- Stored data entries
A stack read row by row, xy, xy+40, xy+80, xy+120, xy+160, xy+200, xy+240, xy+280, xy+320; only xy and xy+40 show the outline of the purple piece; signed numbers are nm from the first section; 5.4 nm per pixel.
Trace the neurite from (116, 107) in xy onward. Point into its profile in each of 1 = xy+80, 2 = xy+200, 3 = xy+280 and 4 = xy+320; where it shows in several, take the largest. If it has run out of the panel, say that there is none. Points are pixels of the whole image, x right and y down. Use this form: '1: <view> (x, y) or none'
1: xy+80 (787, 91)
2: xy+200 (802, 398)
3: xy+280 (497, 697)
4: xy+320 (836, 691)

* * *

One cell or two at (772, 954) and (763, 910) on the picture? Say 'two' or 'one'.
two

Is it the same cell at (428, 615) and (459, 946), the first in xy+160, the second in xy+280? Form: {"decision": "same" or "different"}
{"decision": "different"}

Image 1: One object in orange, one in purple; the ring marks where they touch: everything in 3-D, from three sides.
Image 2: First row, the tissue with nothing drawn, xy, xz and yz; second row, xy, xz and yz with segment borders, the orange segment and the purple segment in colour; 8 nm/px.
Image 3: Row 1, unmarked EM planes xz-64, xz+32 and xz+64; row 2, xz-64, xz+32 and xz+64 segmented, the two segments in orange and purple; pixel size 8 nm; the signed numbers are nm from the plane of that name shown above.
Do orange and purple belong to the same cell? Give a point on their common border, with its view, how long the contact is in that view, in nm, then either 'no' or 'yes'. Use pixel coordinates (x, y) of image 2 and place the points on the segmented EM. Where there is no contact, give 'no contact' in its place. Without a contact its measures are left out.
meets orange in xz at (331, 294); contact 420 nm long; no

- Problem to solve
Every line above from the line with "One cell or" to the line with "Image 1: One", inclusive, must be returned exactly; no other line belongs in the reply.

- Your solution
One cell or two at (772, 954) and (763, 910) on the picture? Say 'two' or 'one'.
two

Is it the same cell at (428, 615) and (459, 946), the first in xy+160, the second in xy+280? Form: {"decision": "same" or "different"}
{"decision": "different"}

Image 1: One object in orange, one in purple; the ring marks where they touch: everything in 3-D, from three sides.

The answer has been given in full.